Теперь только бояре и дьяки стали понемногу понимать, для чего государь поднял все старые дела о римских папах. И многие из них содрогнулись в душе от великого страха, подумав: уж не умыслил ли царь и в самом деле обратить народ русский в римско-католическую веру? Слух об этом давно когда-то уже ходил по Москве. Еще во времена княжения великого князя Василия, взявшего себе в жены красавицу Елену Глинскую, литвинку, униатку, болтали, что великий князь по своей слабости и любви к Елене вознамерился ввести на Руси унию. Не хочет ли ныне сотворить это его сынок, царь Иван Васильевич?! В нем ведь тоже польская кровь.

И, как бы угадав мысли сомневающихся, царь сказал:

– Не о вере мы будем вести беседу с папой, а о делах земных... Пускай, коли в нем есть христианская душа, он поможет христианам остановить кровопролитие... Пускай покажет нам духовную власть над своими латынянами, заставит их прекратить неправды, обиды и насилия, чинимые Баторием.

Обратившись к дьяку Шевригину, царь Иван сказал:

– Леонтий! Будешь ты нашим послом в папском Риме. Зело ведомы тебе все хитрости папских иезуитов, а также и писания прежних пап и их друзей – посему держи наше слово твердо. Обсудите, Бельский и Годунов, с Шевригиным, каким путем ему в ту страну ехать – морем ли, сушею ли, где и как... И потом сказывайте мне: сколь и чего надобно.


Дворцовые люди в страхе: опять не в духе царь.

С утра до вечера молится он. Накрепко заперся в своих покоях.

Опять царевич Иван поспорил с отцом.

В кустарниках под окнами дворца царевича шмыгают тайные государевы люди: высматривают – кто теперь, после ссоры с государем, пойдет к царевичу во дворец. Подслушивают: какие речи между собою ведут царевичевы слуги.

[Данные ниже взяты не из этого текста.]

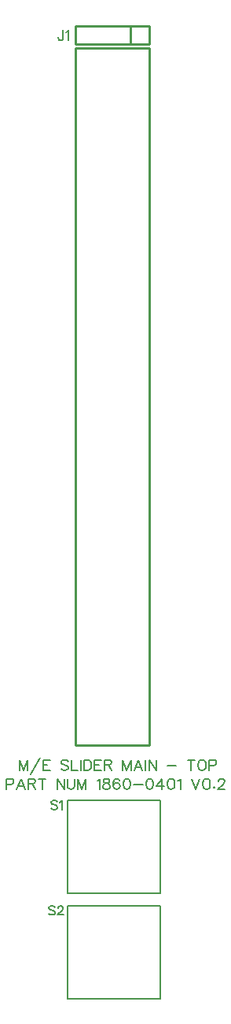
<source format=gto>
G04 Layer: TopSilkscreenLayer*
G04 EasyEDA v6.5.29, 2023-07-16 15:11:24*
G04 69541b314f914e7eb76376b61f0081d1,5a6b42c53f6a479593ecc07194224c93,10*
G04 Gerber Generator version 0.2*
G04 Scale: 100 percent, Rotated: No, Reflected: No *
G04 Dimensions in millimeters *
G04 leading zeros omitted , absolute positions ,4 integer and 5 decimal *
%FSLAX45Y45*%
%MOMM*%

%ADD10C,0.2032*%
%ADD11C,0.1524*%
%ADD12C,0.2540*%
%ADD13C,0.1999*%

%LPD*%
D10*
X342900Y3194557D02*
G01*
X342900Y3080004D01*
X342900Y3194557D02*
G01*
X391921Y3194557D01*
X408431Y3188970D01*
X413765Y3183636D01*
X419354Y3172713D01*
X419354Y3156204D01*
X413765Y3145281D01*
X408431Y3139947D01*
X391921Y3134613D01*
X342900Y3134613D01*
X498855Y3194557D02*
G01*
X455168Y3080004D01*
X498855Y3194557D02*
G01*
X542544Y3080004D01*
X471678Y3118104D02*
G01*
X526287Y3118104D01*
X578612Y3194557D02*
G01*
X578612Y3080004D01*
X578612Y3194557D02*
G01*
X627634Y3194557D01*
X643889Y3188970D01*
X649478Y3183636D01*
X654812Y3172713D01*
X654812Y3161792D01*
X649478Y3150870D01*
X643889Y3145281D01*
X627634Y3139947D01*
X578612Y3139947D01*
X616712Y3139947D02*
G01*
X654812Y3080004D01*
X728979Y3194557D02*
G01*
X728979Y3080004D01*
X690879Y3194557D02*
G01*
X767334Y3194557D01*
X887222Y3194557D02*
G01*
X887222Y3080004D01*
X887222Y3194557D02*
G01*
X963675Y3080004D01*
X963675Y3194557D02*
G01*
X963675Y3080004D01*
X999743Y3194557D02*
G01*
X999743Y3112770D01*
X1005077Y3096260D01*
X1016000Y3085337D01*
X1032256Y3080004D01*
X1043177Y3080004D01*
X1059688Y3085337D01*
X1070609Y3096260D01*
X1075943Y3112770D01*
X1075943Y3194557D01*
X1112011Y3194557D02*
G01*
X1112011Y3080004D01*
X1112011Y3194557D02*
G01*
X1155700Y3080004D01*
X1199388Y3194557D02*
G01*
X1155700Y3080004D01*
X1199388Y3194557D02*
G01*
X1199388Y3080004D01*
X1319275Y3172713D02*
G01*
X1330197Y3178047D01*
X1346454Y3194557D01*
X1346454Y3080004D01*
X1409700Y3194557D02*
G01*
X1393443Y3188970D01*
X1388109Y3178047D01*
X1388109Y3167126D01*
X1393443Y3156204D01*
X1404365Y3150870D01*
X1426209Y3145281D01*
X1442465Y3139947D01*
X1453388Y3129026D01*
X1458975Y3118104D01*
X1458975Y3101847D01*
X1453388Y3090926D01*
X1448054Y3085337D01*
X1431543Y3080004D01*
X1409700Y3080004D01*
X1393443Y3085337D01*
X1388109Y3090926D01*
X1382522Y3101847D01*
X1382522Y3118104D01*
X1388109Y3129026D01*
X1398777Y3139947D01*
X1415288Y3145281D01*
X1437131Y3150870D01*
X1448054Y3156204D01*
X1453388Y3167126D01*
X1453388Y3178047D01*
X1448054Y3188970D01*
X1431543Y3194557D01*
X1409700Y3194557D01*
X1560322Y3178047D02*
G01*
X1554988Y3188970D01*
X1538477Y3194557D01*
X1527556Y3194557D01*
X1511300Y3188970D01*
X1500377Y3172713D01*
X1494790Y3145281D01*
X1494790Y3118104D01*
X1500377Y3096260D01*
X1511300Y3085337D01*
X1527556Y3080004D01*
X1533143Y3080004D01*
X1549400Y3085337D01*
X1560322Y3096260D01*
X1565909Y3112770D01*
X1565909Y3118104D01*
X1560322Y3134613D01*
X1549400Y3145281D01*
X1533143Y3150870D01*
X1527556Y3150870D01*
X1511300Y3145281D01*
X1500377Y3134613D01*
X1494790Y3118104D01*
X1634490Y3194557D02*
G01*
X1618234Y3188970D01*
X1607311Y3172713D01*
X1601724Y3145281D01*
X1601724Y3129026D01*
X1607311Y3101847D01*
X1618234Y3085337D01*
X1634490Y3080004D01*
X1645411Y3080004D01*
X1661922Y3085337D01*
X1672590Y3101847D01*
X1678177Y3129026D01*
X1678177Y3145281D01*
X1672590Y3172713D01*
X1661922Y3188970D01*
X1645411Y3194557D01*
X1634490Y3194557D01*
X1714245Y3129026D02*
G01*
X1812290Y3129026D01*
X1881124Y3194557D02*
G01*
X1864613Y3188970D01*
X1853691Y3172713D01*
X1848358Y3145281D01*
X1848358Y3129026D01*
X1853691Y3101847D01*
X1864613Y3085337D01*
X1881124Y3080004D01*
X1892045Y3080004D01*
X1908302Y3085337D01*
X1919224Y3101847D01*
X1924811Y3129026D01*
X1924811Y3145281D01*
X1919224Y3172713D01*
X1908302Y3188970D01*
X1892045Y3194557D01*
X1881124Y3194557D01*
X2015236Y3194557D02*
G01*
X1960625Y3118104D01*
X2042413Y3118104D01*
X2015236Y3194557D02*
G01*
X2015236Y3080004D01*
X2111247Y3194557D02*
G01*
X2094991Y3188970D01*
X2084070Y3172713D01*
X2078481Y3145281D01*
X2078481Y3129026D01*
X2084070Y3101847D01*
X2094991Y3085337D01*
X2111247Y3080004D01*
X2122170Y3080004D01*
X2138425Y3085337D01*
X2149347Y3101847D01*
X2154936Y3129026D01*
X2154936Y3145281D01*
X2149347Y3172713D01*
X2138425Y3188970D01*
X2122170Y3194557D01*
X2111247Y3194557D01*
X2191004Y3172713D02*
G01*
X2201925Y3178047D01*
X2218181Y3194557D01*
X2218181Y3080004D01*
X2338070Y3194557D02*
G01*
X2381758Y3080004D01*
X2425445Y3194557D02*
G01*
X2381758Y3080004D01*
X2494279Y3194557D02*
G01*
X2477770Y3188970D01*
X2466847Y3172713D01*
X2461513Y3145281D01*
X2461513Y3129026D01*
X2466847Y3101847D01*
X2477770Y3085337D01*
X2494279Y3080004D01*
X2505202Y3080004D01*
X2521458Y3085337D01*
X2532379Y3101847D01*
X2537713Y3129026D01*
X2537713Y3145281D01*
X2532379Y3172713D01*
X2521458Y3188970D01*
X2505202Y3194557D01*
X2494279Y3194557D01*
X2579370Y3107181D02*
G01*
X2573781Y3101847D01*
X2579370Y3096260D01*
X2584704Y3101847D01*
X2579370Y3107181D01*
X2626106Y3167126D02*
G01*
X2626106Y3172713D01*
X2631693Y3183636D01*
X2637027Y3188970D01*
X2647950Y3194557D01*
X2669793Y3194557D01*
X2680715Y3188970D01*
X2686050Y3183636D01*
X2691638Y3172713D01*
X2691638Y3161792D01*
X2686050Y3150870D01*
X2675381Y3134613D01*
X2620772Y3080004D01*
X2696972Y3080004D01*
X482600Y3397689D02*
G01*
X482600Y3283145D01*
X482600Y3397689D02*
G01*
X526237Y3283145D01*
X569871Y3397689D02*
G01*
X526237Y3283145D01*
X569871Y3397689D02*
G01*
X569871Y3283145D01*
X704054Y3419508D02*
G01*
X605871Y3244964D01*
X740054Y3397689D02*
G01*
X740054Y3283145D01*
X740054Y3397689D02*
G01*
X810963Y3397689D01*
X740054Y3343145D02*
G01*
X783689Y3343145D01*
X740054Y3283145D02*
G01*
X810963Y3283145D01*
X1007325Y3381326D02*
G01*
X996416Y3392236D01*
X980053Y3397689D01*
X958235Y3397689D01*
X941872Y3392236D01*
X930963Y3381326D01*
X930963Y3370417D01*
X936416Y3359508D01*
X941872Y3354054D01*
X952781Y3348598D01*
X985507Y3337689D01*
X996416Y3332236D01*
X1001872Y3326782D01*
X1007325Y3315873D01*
X1007325Y3299508D01*
X996416Y3288598D01*
X980053Y3283145D01*
X958235Y3283145D01*
X941872Y3288598D01*
X930963Y3299508D01*
X1043325Y3397689D02*
G01*
X1043325Y3283145D01*
X1043325Y3283145D02*
G01*
X1108781Y3283145D01*
X1144780Y3397689D02*
G01*
X1144780Y3283145D01*
X1180779Y3397689D02*
G01*
X1180779Y3283145D01*
X1180779Y3397689D02*
G01*
X1218961Y3397689D01*
X1235326Y3392236D01*
X1246235Y3381326D01*
X1251689Y3370417D01*
X1257145Y3354054D01*
X1257145Y3326782D01*
X1251689Y3310417D01*
X1246235Y3299508D01*
X1235326Y3288598D01*
X1218961Y3283145D01*
X1180779Y3283145D01*
X1293144Y3397689D02*
G01*
X1293144Y3283145D01*
X1293144Y3397689D02*
G01*
X1364053Y3397689D01*
X1293144Y3343145D02*
G01*
X1336779Y3343145D01*
X1293144Y3283145D02*
G01*
X1364053Y3283145D01*
X1400053Y3397689D02*
G01*
X1400053Y3283145D01*
X1400053Y3397689D02*
G01*
X1449143Y3397689D01*
X1465506Y3392236D01*
X1470962Y3386782D01*
X1476415Y3375873D01*
X1476415Y3364964D01*
X1470962Y3354054D01*
X1465506Y3348598D01*
X1449143Y3343145D01*
X1400053Y3343145D01*
X1438234Y3343145D02*
G01*
X1476415Y3283145D01*
X1596415Y3397689D02*
G01*
X1596415Y3283145D01*
X1596415Y3397689D02*
G01*
X1640052Y3283145D01*
X1683687Y3397689D02*
G01*
X1640052Y3283145D01*
X1683687Y3397689D02*
G01*
X1683687Y3283145D01*
X1763323Y3397689D02*
G01*
X1719689Y3283145D01*
X1763323Y3397689D02*
G01*
X1806961Y3283145D01*
X1736051Y3321326D02*
G01*
X1790598Y3321326D01*
X1842960Y3397689D02*
G01*
X1842960Y3283145D01*
X1878959Y3397689D02*
G01*
X1878959Y3283145D01*
X1878959Y3397689D02*
G01*
X1955325Y3283145D01*
X1955325Y3397689D02*
G01*
X1955325Y3283145D01*
X2075324Y3332236D02*
G01*
X2173505Y3332236D01*
X2331686Y3397689D02*
G01*
X2331686Y3283145D01*
X2293505Y3397689D02*
G01*
X2369868Y3397689D01*
X2438595Y3397689D02*
G01*
X2427686Y3392236D01*
X2416776Y3381326D01*
X2411323Y3370417D01*
X2405867Y3354054D01*
X2405867Y3326782D01*
X2411323Y3310417D01*
X2416776Y3299508D01*
X2427686Y3288598D01*
X2438595Y3283145D01*
X2460414Y3283145D01*
X2471323Y3288598D01*
X2482232Y3299508D01*
X2487686Y3310417D01*
X2493142Y3326782D01*
X2493142Y3354054D01*
X2487686Y3370417D01*
X2482232Y3381326D01*
X2471323Y3392236D01*
X2460414Y3397689D01*
X2438595Y3397689D01*
X2529141Y3397689D02*
G01*
X2529141Y3283145D01*
X2529141Y3397689D02*
G01*
X2578232Y3397689D01*
X2594594Y3392236D01*
X2600050Y3386782D01*
X2605504Y3375873D01*
X2605504Y3359508D01*
X2600050Y3348598D01*
X2594594Y3343145D01*
X2578232Y3337689D01*
X2529141Y3337689D01*
D11*
X953663Y11240526D02*
G01*
X953663Y11157399D01*
X948466Y11141811D01*
X943272Y11136617D01*
X932881Y11131422D01*
X922489Y11131422D01*
X912098Y11136617D01*
X906901Y11141811D01*
X901707Y11157399D01*
X901707Y11167790D01*
X987953Y11219743D02*
G01*
X998341Y11224940D01*
X1013929Y11240526D01*
X1013929Y11131422D01*
X889251Y2944870D02*
G01*
X880107Y2953760D01*
X866391Y2958332D01*
X848103Y2958332D01*
X834641Y2953760D01*
X825497Y2944870D01*
X825497Y2935726D01*
X830069Y2926582D01*
X834641Y2922010D01*
X843785Y2917438D01*
X870963Y2908294D01*
X880107Y2903976D01*
X884679Y2899404D01*
X889251Y2890260D01*
X889251Y2876544D01*
X880107Y2867400D01*
X866391Y2862828D01*
X848103Y2862828D01*
X834641Y2867400D01*
X825497Y2876544D01*
X919223Y2940298D02*
G01*
X928113Y2944870D01*
X941829Y2958332D01*
X941829Y2862828D01*
X863851Y1814573D02*
G01*
X854707Y1823463D01*
X840991Y1828035D01*
X822703Y1828035D01*
X809241Y1823463D01*
X800097Y1814573D01*
X800097Y1805429D01*
X804669Y1796285D01*
X809241Y1791713D01*
X818385Y1787141D01*
X845563Y1777997D01*
X854707Y1773679D01*
X859279Y1769107D01*
X863851Y1759963D01*
X863851Y1746247D01*
X854707Y1737103D01*
X840991Y1732531D01*
X822703Y1732531D01*
X809241Y1737103D01*
X800097Y1746247D01*
X898395Y1805429D02*
G01*
X898395Y1810001D01*
X902713Y1818891D01*
X907285Y1823463D01*
X916429Y1828035D01*
X934717Y1828035D01*
X943607Y1823463D01*
X948179Y1818891D01*
X952751Y1810001D01*
X952751Y1800857D01*
X948179Y1791713D01*
X939289Y1777997D01*
X893823Y1732531D01*
X957323Y1732531D01*
D12*
X1682798Y11087077D02*
G01*
X1682798Y11277577D01*
X1885896Y11088677D02*
G01*
X1085898Y11088677D01*
X1085898Y11288676D01*
X1885896Y11288676D01*
X1885896Y11088677D01*
D13*
X1003805Y2960110D02*
G01*
X1003805Y1960112D01*
X2003803Y1960112D01*
X2003803Y2960110D01*
X1003805Y2960110D01*
X1003805Y1829813D02*
G01*
X1003805Y829815D01*
X2003803Y829815D01*
X2003803Y1829813D01*
X1003805Y1829813D01*
D12*
X1085900Y11049000D02*
G01*
X1879600Y11049000D01*
X1879600Y3551097D01*
X1085900Y3551097D01*
X1085900Y11049000D01*
M02*

</source>
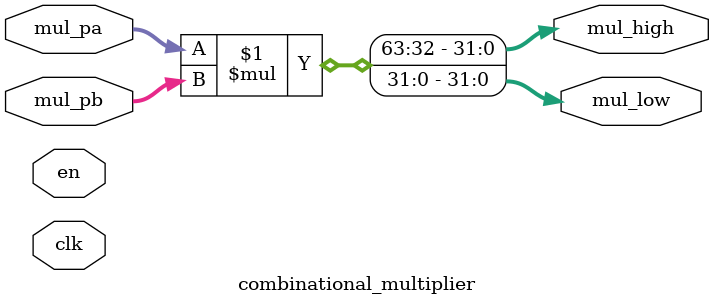
<source format=v>
`timescale 1ns / 1ps

module combinational_multiplier(
	input [31:0] mul_pa,
	input [31:0] mul_pb,
	input        en,
	input        clk,
	output wire [31:0] mul_high,
	output wire [31:0] mul_low
);

	assign {mul_high, mul_low} = mul_pa * mul_pb;

endmodule

</source>
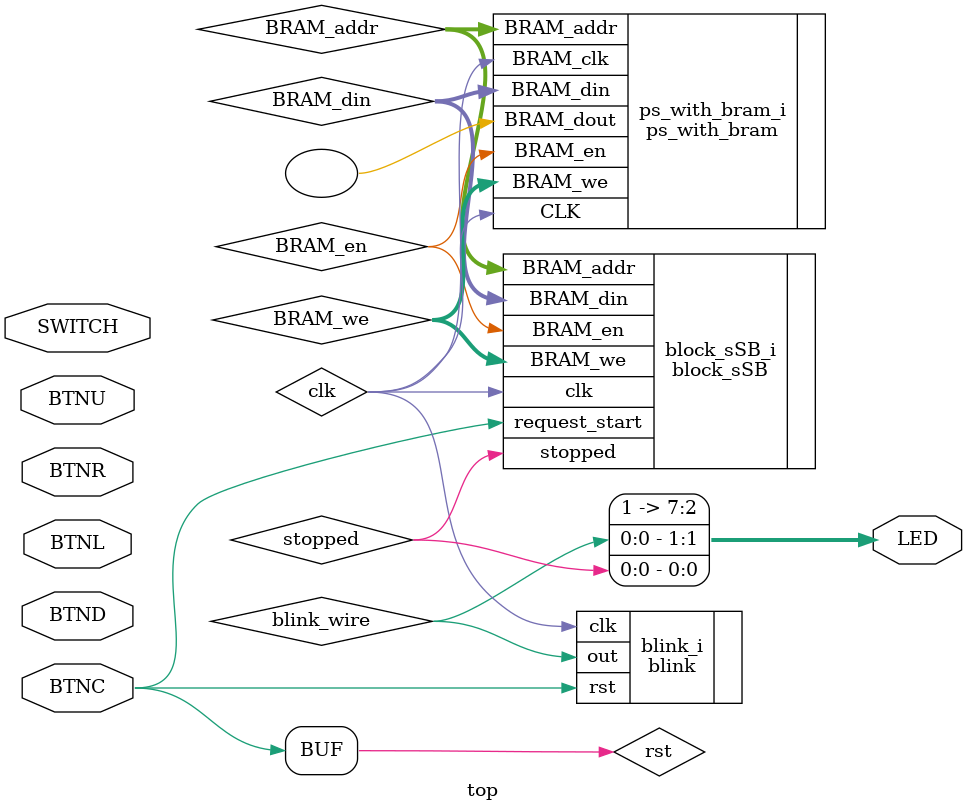
<source format=v>
`timescale 1ns / 1ps

module top (
    input wire BTNU,
    input wire BTNR,
    input wire BTND,
    input wire BTNC,
    input wire BTNL,
    input wire [7:0] SWITCH,
    output wire [7:0] LED
);

wire clk;
wire rst;

wire stopped;

wire [9:0]BRAM_addr;
wire [31:0]BRAM_din;
wire BRAM_en;
wire [3:0]BRAM_we;

wire blink_wire;

assign rst = BTNC;
assign LED = {6'b111111, blink_wire, stopped};

block_sSB block_sSB_i (
    .clk            (clk),
    .request_start  (rst),
    .stopped        (stopped),

    .BRAM_addr      (BRAM_addr),
    .BRAM_din       (BRAM_din),
    .BRAM_en        (BRAM_en),
    .BRAM_we        (BRAM_we)
);

ps_with_bram ps_with_bram_i (
    .BRAM_addr  (BRAM_addr),
    .BRAM_clk   (clk),
    .BRAM_din   (BRAM_din),
    .BRAM_dout  (),
    .BRAM_en    (BRAM_en),
    .BRAM_we    (BRAM_we),
    .CLK        (clk)
);


blink blink_i (
    .clk    (clk),
    .rst    (rst),
    .out    (blink_wire)
);

endmodule
</source>
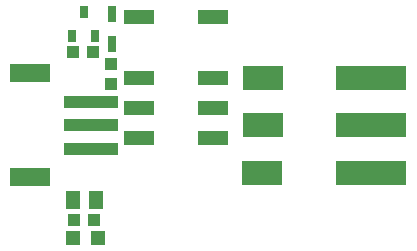
<source format=gbr>
G04 EAGLE Gerber RS-274X export*
G75*
%MOMM*%
%FSLAX34Y34*%
%LPD*%
%INSolderpaste Top*%
%IPPOS*%
%AMOC8*
5,1,8,0,0,1.08239X$1,22.5*%
G01*
%ADD10R,2.500000X1.250000*%
%ADD11R,0.635000X1.016000*%
%ADD12R,1.000000X1.075000*%
%ADD13R,0.800000X1.350000*%
%ADD14R,1.240000X1.500000*%
%ADD15R,1.075000X1.000000*%
%ADD16R,1.200000X1.200000*%
%ADD17R,4.600000X1.000000*%
%ADD18R,3.400000X1.600000*%
%ADD19R,3.500000X2.000000*%
%ADD20R,6.000000X2.000000*%


D10*
X112010Y199620D03*
X112010Y148320D03*
X112010Y122920D03*
X112010Y97520D03*
X175010Y199620D03*
X175010Y148320D03*
X175010Y122920D03*
X175010Y97520D03*
D11*
X65405Y203675D03*
X74905Y183675D03*
X55905Y183675D03*
D12*
X88900Y142630D03*
X88900Y159630D03*
D13*
X89535Y177165D03*
X89535Y202565D03*
D14*
X75540Y44450D03*
X56540Y44450D03*
D15*
X73270Y170180D03*
X56270Y170180D03*
D16*
X77810Y12700D03*
X56810Y12700D03*
D15*
X57540Y27940D03*
X74540Y27940D03*
D17*
X72085Y87950D03*
X72085Y107950D03*
D18*
X20085Y63950D03*
X20085Y151950D03*
D17*
X72085Y127950D03*
D19*
X217640Y147950D03*
D20*
X309140Y147950D03*
D19*
X217640Y107950D03*
D20*
X309140Y107950D03*
D19*
X216640Y67950D03*
D20*
X309140Y67950D03*
M02*

</source>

Соборные звонницы время от времени нарушают сумрачную тишину кремлевских улиц и проулков нудным, тревожным звоном колоколов.

Царевы телохранители-стрельцы проболтались в столовой избе, будто царевич дерзко требует у царя войска, чтоб идти ему под Псков и сразиться со Стефаном-королем. И будто кричал он на всю цареву палату: «Душа-де не терпит моя той срамоты! Сам-де поведу я то войско и лучше слягу в бою, паду от вражеского копья, нежели буду терпеть и далее Стефаново надругательство!» Государь будто бы, не дослушав царевича, посохом прогнал его от себя со словами: «Не твое то дело! Ступай, бражничай со своими похлебцами, питухами-княжатами!»

И будто бы говорили ближние к царю люди, что после ухода царевича царь плакал и на коленях Богу молился долго, а после спросил вина, а сам его не пил, не прикоснулся к чаше с вином.

И долго сидел в кресле, как бы в полудремоте.

Затем крикнул постельничьего. Велел позвать Бориса Федоровича Годунова и долго с ним наедине беседовал. А разговор тот шел о псковских делах.

В день раза три царевы гонцы бегали за Годуновым.

Вот и теперь: опять – во дворце он, Борис, одетый просто, печальный, молчаливый.

В этот раз царь, ухватившись своею большою рукою за рукав Годунова, отвел его в самую глухую комнату внутри дворца и, перекрестившись дрожащею рукою на икону, взял с Годунова клятву, чтобы он ни одним словом нигде не обмолвился о том, что поведает ему государь.

Борис, бледный, озадаченный, поклялся на коленях, что лучше умрет, нежели нарушит свое обещание, которое даст он царю.

– Добро. Поднимись! – хмуро приказал царь, усаживаясь в кресло. – Все изменники вот так же, преклонив колени, клялись мне в верности... Не гневайся на меня, Борис, невольно я так подумал. Вспомним покойного князя Володимира и его друзей бояр. Бедовое было время, нагрешили тогда мы все – и царь и бояре – премного; великие окаянства учинили.